**Aim of the exercise**
Could you find every line in the records below that contains the word "tail" and copy it?

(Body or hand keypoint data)
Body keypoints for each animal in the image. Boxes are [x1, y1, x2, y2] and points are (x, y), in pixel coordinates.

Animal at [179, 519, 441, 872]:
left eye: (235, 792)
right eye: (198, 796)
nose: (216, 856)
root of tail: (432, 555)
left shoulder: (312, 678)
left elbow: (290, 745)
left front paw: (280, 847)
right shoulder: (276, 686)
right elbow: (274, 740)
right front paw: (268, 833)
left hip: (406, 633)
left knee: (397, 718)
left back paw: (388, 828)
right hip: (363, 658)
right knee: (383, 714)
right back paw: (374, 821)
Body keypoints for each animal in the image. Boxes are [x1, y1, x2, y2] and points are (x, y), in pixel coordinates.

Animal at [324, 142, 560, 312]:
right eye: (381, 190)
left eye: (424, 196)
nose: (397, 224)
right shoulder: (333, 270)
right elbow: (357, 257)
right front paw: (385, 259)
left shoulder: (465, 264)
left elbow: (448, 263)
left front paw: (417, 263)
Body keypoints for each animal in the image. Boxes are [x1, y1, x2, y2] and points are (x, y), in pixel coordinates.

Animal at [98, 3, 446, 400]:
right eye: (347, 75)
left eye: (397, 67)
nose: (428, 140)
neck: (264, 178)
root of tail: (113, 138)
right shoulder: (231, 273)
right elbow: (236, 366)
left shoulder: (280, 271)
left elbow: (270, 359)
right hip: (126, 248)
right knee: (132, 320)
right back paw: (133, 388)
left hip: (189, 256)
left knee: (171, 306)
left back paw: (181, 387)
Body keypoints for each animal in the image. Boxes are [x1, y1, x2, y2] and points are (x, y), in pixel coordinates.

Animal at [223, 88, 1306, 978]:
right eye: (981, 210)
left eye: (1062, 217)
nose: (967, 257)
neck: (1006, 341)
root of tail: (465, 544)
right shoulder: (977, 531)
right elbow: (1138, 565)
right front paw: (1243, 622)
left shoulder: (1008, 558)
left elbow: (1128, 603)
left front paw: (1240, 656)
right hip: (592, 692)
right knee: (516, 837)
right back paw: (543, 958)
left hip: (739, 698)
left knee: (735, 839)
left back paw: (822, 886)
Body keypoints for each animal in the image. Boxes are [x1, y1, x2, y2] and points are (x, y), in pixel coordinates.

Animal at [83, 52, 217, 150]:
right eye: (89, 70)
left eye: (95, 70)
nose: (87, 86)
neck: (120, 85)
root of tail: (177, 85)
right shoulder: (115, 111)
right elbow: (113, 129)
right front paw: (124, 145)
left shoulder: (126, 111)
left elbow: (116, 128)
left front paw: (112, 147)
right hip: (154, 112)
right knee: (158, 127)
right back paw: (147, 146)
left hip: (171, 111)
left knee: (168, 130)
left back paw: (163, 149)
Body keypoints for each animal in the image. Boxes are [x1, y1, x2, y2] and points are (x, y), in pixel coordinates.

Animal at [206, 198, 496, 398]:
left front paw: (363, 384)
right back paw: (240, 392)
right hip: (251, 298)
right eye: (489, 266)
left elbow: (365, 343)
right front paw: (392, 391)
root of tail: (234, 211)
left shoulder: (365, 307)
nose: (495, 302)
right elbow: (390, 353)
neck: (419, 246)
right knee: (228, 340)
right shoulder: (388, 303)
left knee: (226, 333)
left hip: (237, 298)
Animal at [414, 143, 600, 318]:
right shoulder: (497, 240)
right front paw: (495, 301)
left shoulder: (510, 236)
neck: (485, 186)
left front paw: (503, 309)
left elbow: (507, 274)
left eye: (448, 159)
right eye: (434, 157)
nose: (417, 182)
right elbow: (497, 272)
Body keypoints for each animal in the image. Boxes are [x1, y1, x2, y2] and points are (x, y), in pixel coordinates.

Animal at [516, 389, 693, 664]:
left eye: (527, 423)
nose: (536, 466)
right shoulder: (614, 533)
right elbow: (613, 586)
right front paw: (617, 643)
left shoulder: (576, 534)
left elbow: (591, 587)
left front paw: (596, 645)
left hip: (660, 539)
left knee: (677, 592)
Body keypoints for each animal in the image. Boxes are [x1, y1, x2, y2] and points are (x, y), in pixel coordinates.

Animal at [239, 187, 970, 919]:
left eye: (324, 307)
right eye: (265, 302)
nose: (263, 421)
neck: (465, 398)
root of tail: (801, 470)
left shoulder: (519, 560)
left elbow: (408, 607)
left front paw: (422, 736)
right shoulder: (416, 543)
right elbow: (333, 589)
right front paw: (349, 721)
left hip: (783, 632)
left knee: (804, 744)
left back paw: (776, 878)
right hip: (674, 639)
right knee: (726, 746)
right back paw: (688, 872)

**Result for this exercise**
root of tail: (432, 555)
root of tail: (113, 138)
root of tail: (465, 544)
root of tail: (177, 85)
root of tail: (234, 211)
root of tail: (801, 470)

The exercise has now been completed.